***** Excerpt *****
There was an almost surreal quiet in the classroom at Kabul University on the morning of Sunday, Aug. 15. It was the start of the school week, and the financial-management professor had just begun answering questions posed by the students. Then, a young man burst through the doors, a look of frantic terror in his eyes.
“He told us that the Taliban have captured Kabul. He said, ‘they are coming here. Run!’” says Farah, one of the students, 24, recalling the moment. “I could not feel my hands and my feet, they were shaking,” she says. Farah, like every woman TIME spoke to for this story, asked to be identified by a pseudonym out of fear for their safety. “We just stood and started collecting all our notebooks,” she says.
That was the last time Farah saw her beloved university. In the two months since Afghanistan’s government collapsed, amid the chaotic U.S. withdrawal after 20 years of war, thousands of Afghan girls and women have been shut out of their high schools and universities, their studies over and their lives and futures in flux.
Before the Taliban seized the capital without a fight, about half the 20,000 or so students at Kabul University, the country’s oldest university, were female. Women’s education was perhaps the single strongest sign of change and hope for the new Afghanistan. Over two decades, the U.S. spent about $1 billion on education for Afghan women and girls—with some marked success.
***** Given data *****
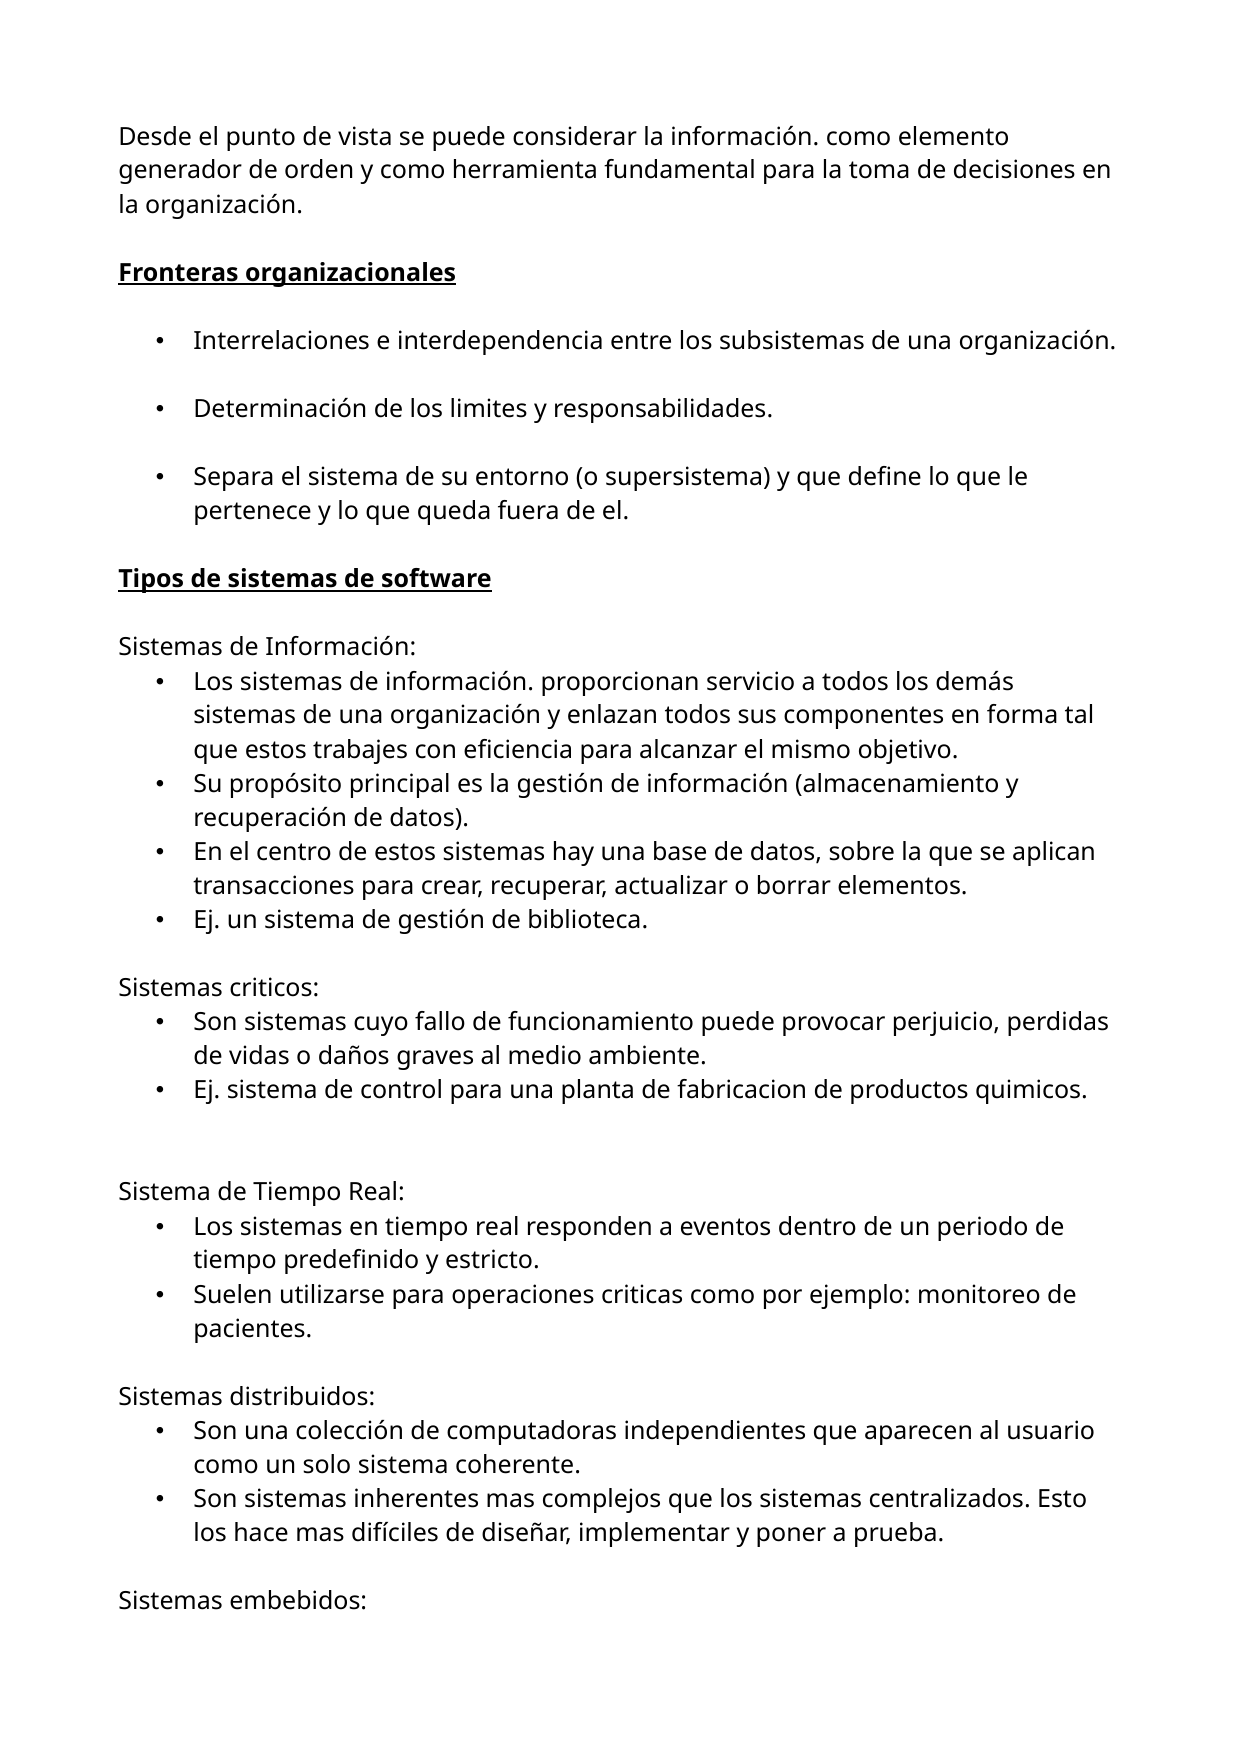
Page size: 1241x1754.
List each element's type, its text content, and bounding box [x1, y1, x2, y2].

list Ej. un sistema de gestión de biblioteca. [156, 902, 1122, 936]
list Separa el sistema de su entorno (o supersistema) y que define lo que le pertenece y lo que queda fuera de el. [156, 459, 1122, 527]
list Suelen utilizarse para operaciones criticas como por ejemplo: monitoreo de pacientes. [156, 1276, 1122, 1344]
list Son una colección de computadoras independientes que aparecen al usuario como un solo sistema coherente. [156, 1412, 1122, 1481]
list Determinación de los limites y responsabilidades. [156, 391, 1122, 425]
list Son sistemas inherentes mas complejos que los sistemas centralizados. Esto los hace mas difíciles de diseñar, implementar y poner a prueba. [156, 1481, 1122, 1549]
text Desde el punto de vista se puede considerar la información. como elemento generador de orden y como herramienta fundamental para la toma de decisiones en la organización. [118, 118, 1122, 220]
text Sistemas embebidos: [118, 1583, 1122, 1617]
text Tipos de sistemas de software [118, 561, 1122, 595]
list Los sistemas en tiempo real responden a eventos dentro de un periodo de tiempo predefinido y estricto. [156, 1208, 1122, 1276]
text Sistemas distribuidos: [118, 1378, 1122, 1412]
text Sistemas de Información: [118, 629, 1122, 663]
list Ej. sistema de control para una planta de fabricacion de productos quimicos. [156, 1072, 1122, 1106]
list Su propósito principal es la gestión de información (almacenamiento y recuperación de datos). [156, 765, 1122, 833]
list Interrelaciones e interdependencia entre los subsistemas de una organización. [156, 322, 1122, 357]
text Sistema de Tiempo Real: [118, 1174, 1122, 1208]
list Son sistemas cuyo fallo de funcionamiento puede provocar perjuicio, perdidas de vidas o daños graves al medio ambiente. [156, 1004, 1122, 1072]
text Fronteras organizacionales [118, 254, 1122, 288]
text Sistemas criticos: [118, 970, 1122, 1004]
list En el centro de estos sistemas hay una base de datos, sobre la que se aplican transacciones para crear, recuperar, actualizar o borrar elementos. [156, 833, 1122, 902]
list Los sistemas de información. proporcionan servicio a todos los demás sistemas de una organización y enlazan todos sus componentes en forma tal que estos trabajes con eficiencia para alcanzar el mismo objetivo. [156, 663, 1122, 765]
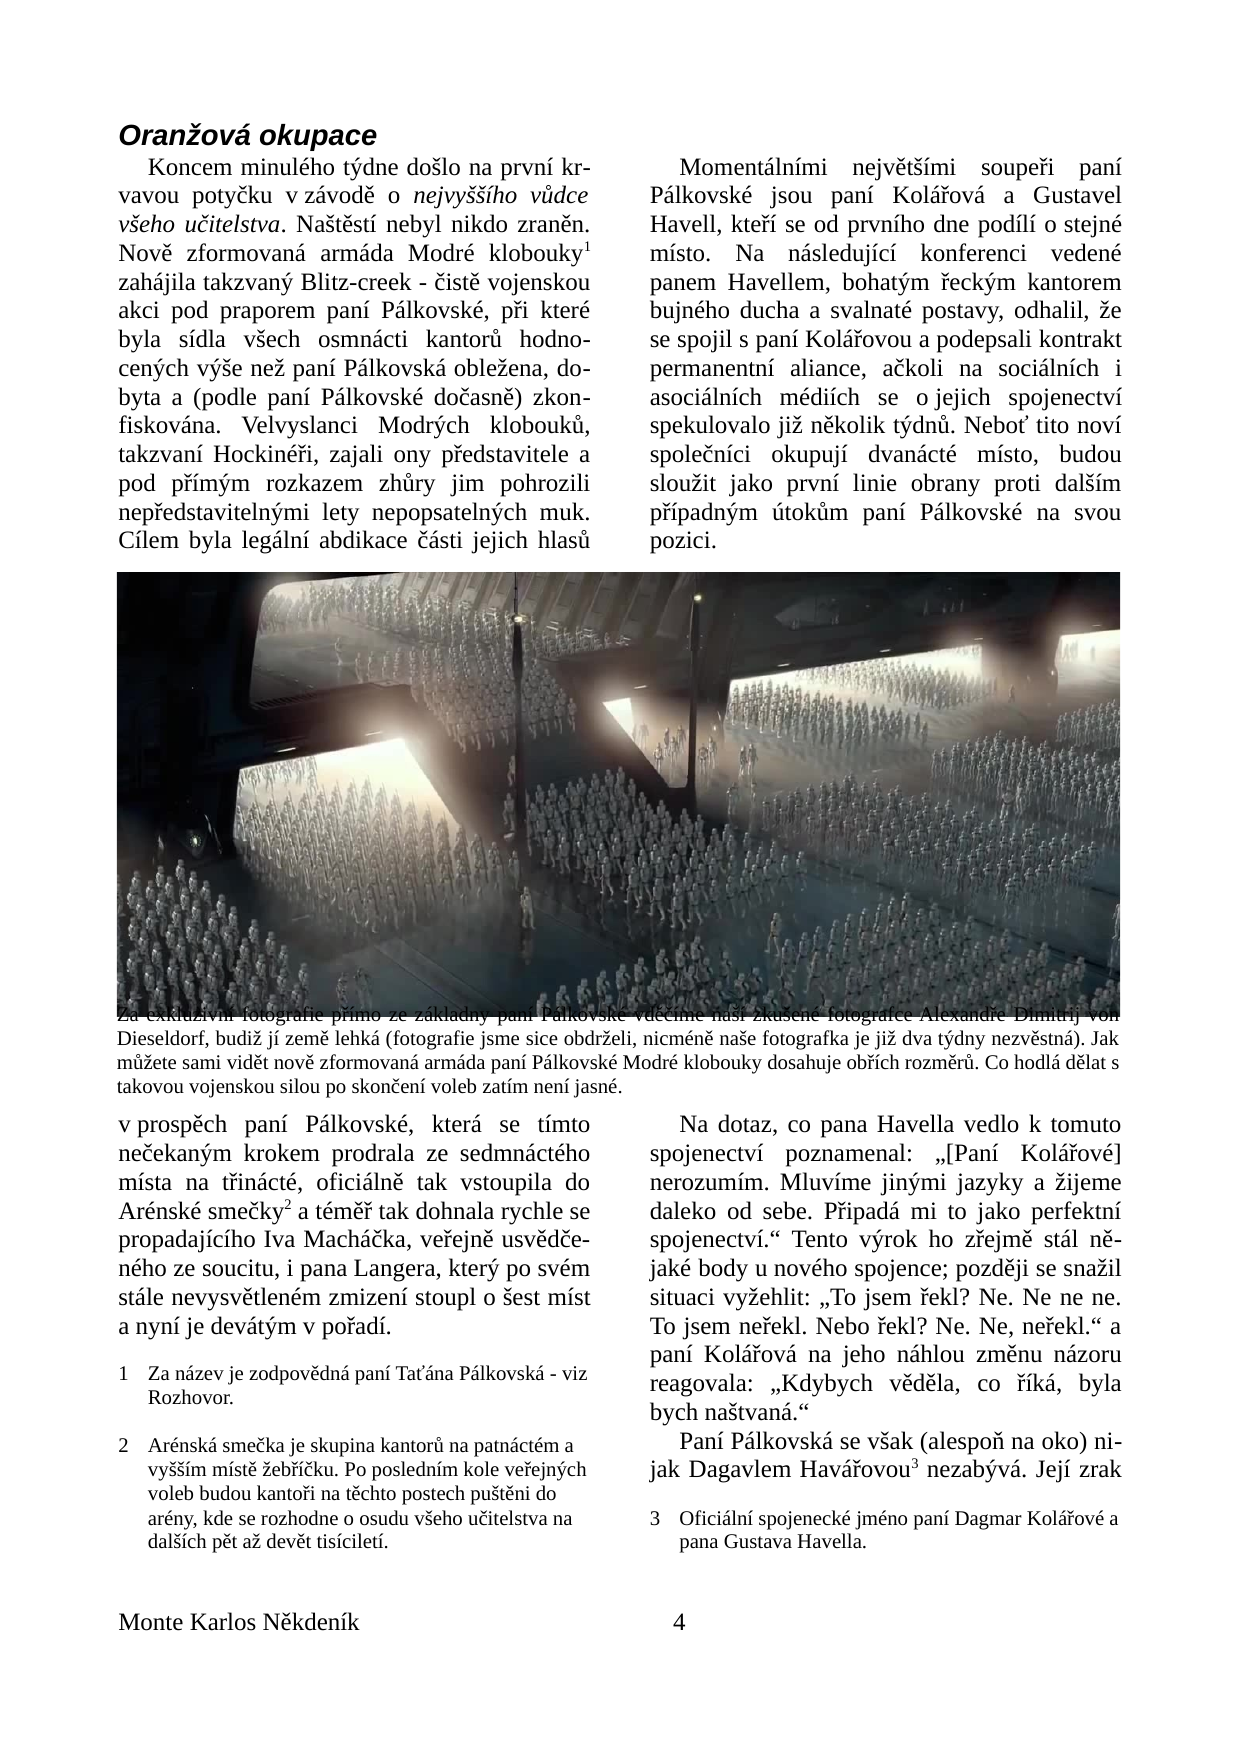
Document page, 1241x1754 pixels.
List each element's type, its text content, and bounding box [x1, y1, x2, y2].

text Arénská smečka je skupina kantorů na patnáctém a vyšším místě žebříčku. Po posledním kole veřejných voleb budou kantoři na těchto postech puštěni do arény, kde se rozhodne o osudu všeho učitelstva na dalších pět až devět tisíciletí. [118, 1433, 591, 1578]
text Paní Pálkovská se však (alespoň na oko) ni­jak Dagavlem Havářovou nezabývá. Její zrak [649, 1426, 1122, 1483]
text Za název je zodpovědná paní Taťána Pálkovská - viz Rozhovor. [118, 1361, 591, 1433]
picture [116, 572, 1121, 1013]
text Na dotaz, co pana Havella vedlo k tomuto spojenectví poznamenal: „[Paní Kolářové] nerozumím. Mluvíme jinými jazyky a žijeme daleko od sebe. Připadá mi to jako perfektní spojenectví.“ Tento výrok ho zřejmě stál ně­jaké body u nového spojence; později se snažil situaci vyžehlit: „To jsem řekl? Ne. Ne ne ne. To jsem neřekl. Nebo řekl? Ne. Ne, neřekl.“ a paní Kolářová na jeho náhlou změnu názoru reagovala: „Kdybych věděla, co říká, byla bych naštvaná.“ [649, 554, 1122, 1426]
text Koncem minulého týdne došlo na první kr­vavou potyčku v závodě o nejvyššího vůdce všeho učitelstva. Naštěstí nebyl nikdo zraněn. Nově zformovaná armáda Modré klobouky zahájila takzvaný Blitz-creek - čistě vojenskou akci pod praporem paní Pálkovské, při které byla sídla všech osmnácti kantorů hodno­cených výše než paní Pálkovská obležena, do­byta a (podle paní Pálkovské dočasně) zkon­fiskována. Velvyslanci Modrých klobouků, takzvaní Hockinéři, zajali ony představitele a pod přímým rozkazem zhůry jim pohrozili nepředstavitelnými lety nepopsatelných muk. Cílem byla legální abdikace části jejich hlasů v prospěch paní Pálkovské, která se tímto nečekaným krokem prodrala ze sedmnáctého místa na třinácté, oficiálně tak vstoupila do Arénské smečky a téměř tak dohnala rychle se propadajícího Iva Macháčka, veřejně usvědče-ného ze soucitu, i pana Langera, který po svém stále nevysvětleném zmizení stoupl o šest míst a nyní je devátým v pořadí. [118, 152, 591, 572]
subtitle Oranžová okupace [118, 118, 1122, 152]
text Momentálními největšími soupeři paní Pálkovské jsou paní Kolářová a Gustavel Havell, kteří se od prvního dne podílí o stejné místo. Na následující konferenci vedené panem Havellem, bohatým řeckým kantorem bujného ducha a svalnaté postavy, odhalil, že se spojil s paní Kolářovou a podepsali kontrakt permanentní aliance, ačkoli na sociálních i asociálních médiích se o jejich spojenectví spekulovalo již několik týdnů. Neboť tito noví společníci okupují dvanácté místo, budou sloužit jako první linie obrany proti dalším případným útokům paní Pálkovské na svou pozici. [649, 152, 1122, 554]
text Oficiální spojenecké jméno paní Dagmar Kolářové a pana Gustava Havella. [649, 1505, 1122, 1578]
text Koncem minulého týdne došlo na první kr­vavou potyčku v závodě o nejvyššího vůdce všeho učitelstva. Naštěstí nebyl nikdo zraněn. Nově zformovaná armáda Modré klobouky zahájila takzvaný Blitz-creek - čistě vojenskou akci pod praporem paní Pálkovské, při které byla sídla všech osmnácti kantorů hodno­cených výše než paní Pálkovská obležena, do­byta a (podle paní Pálkovské dočasně) zkon­fiskována. Velvyslanci Modrých klobouků, takzvaní Hockinéři, zajali ony představitele a pod přímým rozkazem zhůry jim pohrozili nepředstavitelnými lety nepopsatelných muk. Cílem byla legální abdikace části jejich hlasů v prospěch paní Pálkovské, která se tímto nečekaným krokem prodrala ze sedmnáctého místa na třinácté, oficiálně tak vstoupila do Arénské smečky a téměř tak dohnala rychle se propadajícího Iva Macháčka, veřejně usvědče-ného ze soucitu, i pana Langera, který po svém stále nevysvětleném zmizení stoupl o šest míst a nyní je devátým v pořadí. [118, 1013, 591, 1339]
picture [1017, 1008, 1025, 1013]
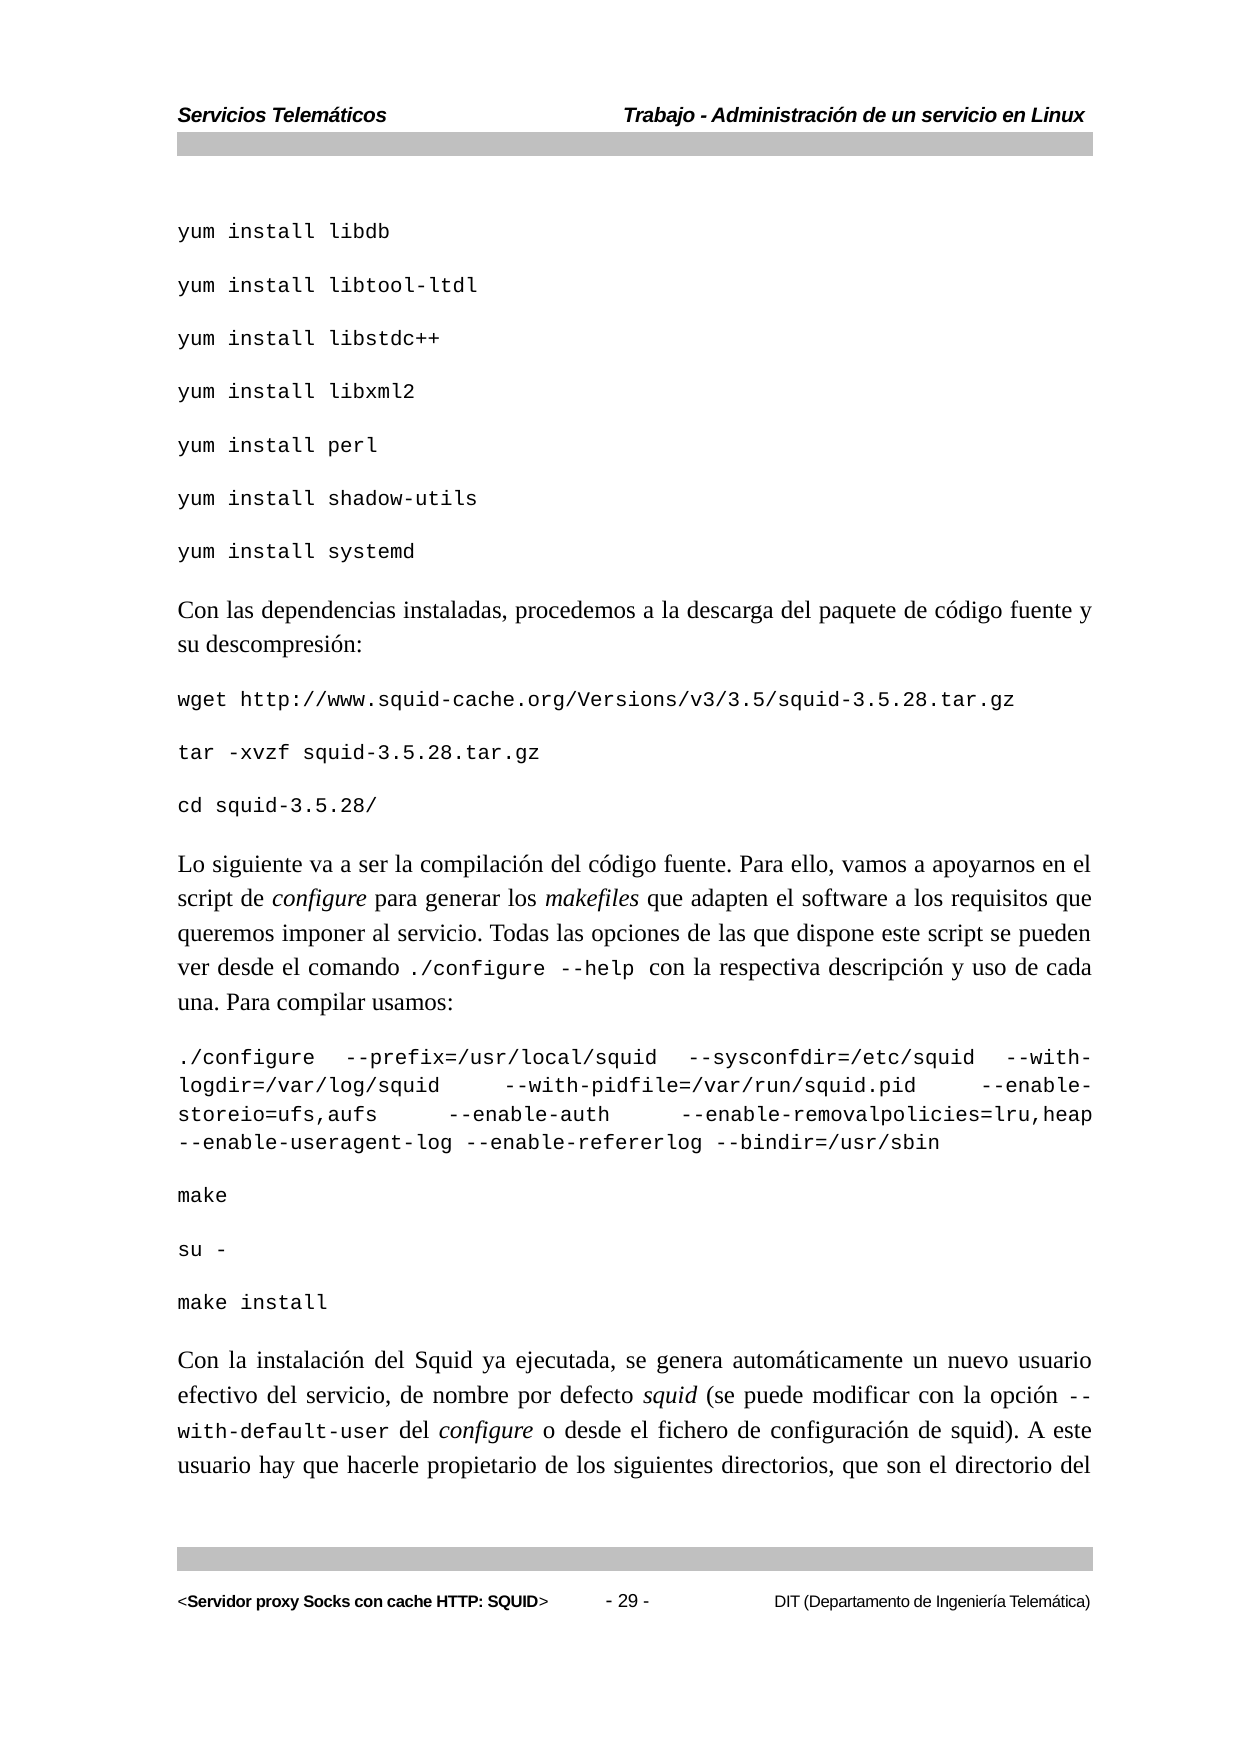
*****
§ **Actions to take**:
1/ In the passage on Afghan women's education, approximately how much did the U.S. spend on education for Afghan women and girls over two decades?
2/ Resume the passage on Afghan women's education after its final sentence.
The listing is not required for this work.

§ **Answers for the tasks**:
1/ About $1 billion.

2/
Yet despite Taliban assurances during negotiations with the U.S. that all Afghans would have a right to education, the new government has barred women from stepping foot on university and high-school campuses—a situation that shows no signs of ending, despite pressure from Western governments. Taliban spokesman Zabihullah Mujahid recently said they would be allowed to resume their studies when there is “an environment where female students are protected.” That has strong echoes of the Taliban banning girls from education during their rule over Afghanistan between 1996 and 2001.
Roxana, 18, had just graduated high school when the Taliban took over this time around. On Aug.15, she was due to go collect her high-school transcript from a government office, which she needed to apply for scholarships to U.S. colleges. Then she saw people running in panic, screaming at her to go back indoors. Roxana says she is now struggling to reconcile her dreams with the new reality in Afghanistan. “Whatever I imagined when I was at school, it broke down in pieces,” she says.
Remote opportunities
For these and other women, however, a lifeline has emerged: Online studies.
Banned from in-person classes in Kabul, hundreds of female students have rushed in recent weeks to register for a remote learning program launched by a California-based nonprofit online university, entering a new program that begins November 1, which is geared specifically at women banished from their education by the Taliban.
Amid the chaotic U.S. withdrawal in August, Shai Reshef, founder and president of University of the People, began thinking about the looming problems Afghan women faced. “We are afraid they will not be allowed to study,” he told me. University of the People offers U.S.-accredited degrees to around 100,000 students worldwide, including many in the U.S. itself.
As the U.S. prepared to withdraw, several efforts began to try place Afghan women in universities abroad: The United Nations Development Program offers several scholarships for them to study in nearby Central Asian countries, all funded by the European Union. And in August, Oxford University announced it would offer five scholarships to Afghan women, funded by a charity.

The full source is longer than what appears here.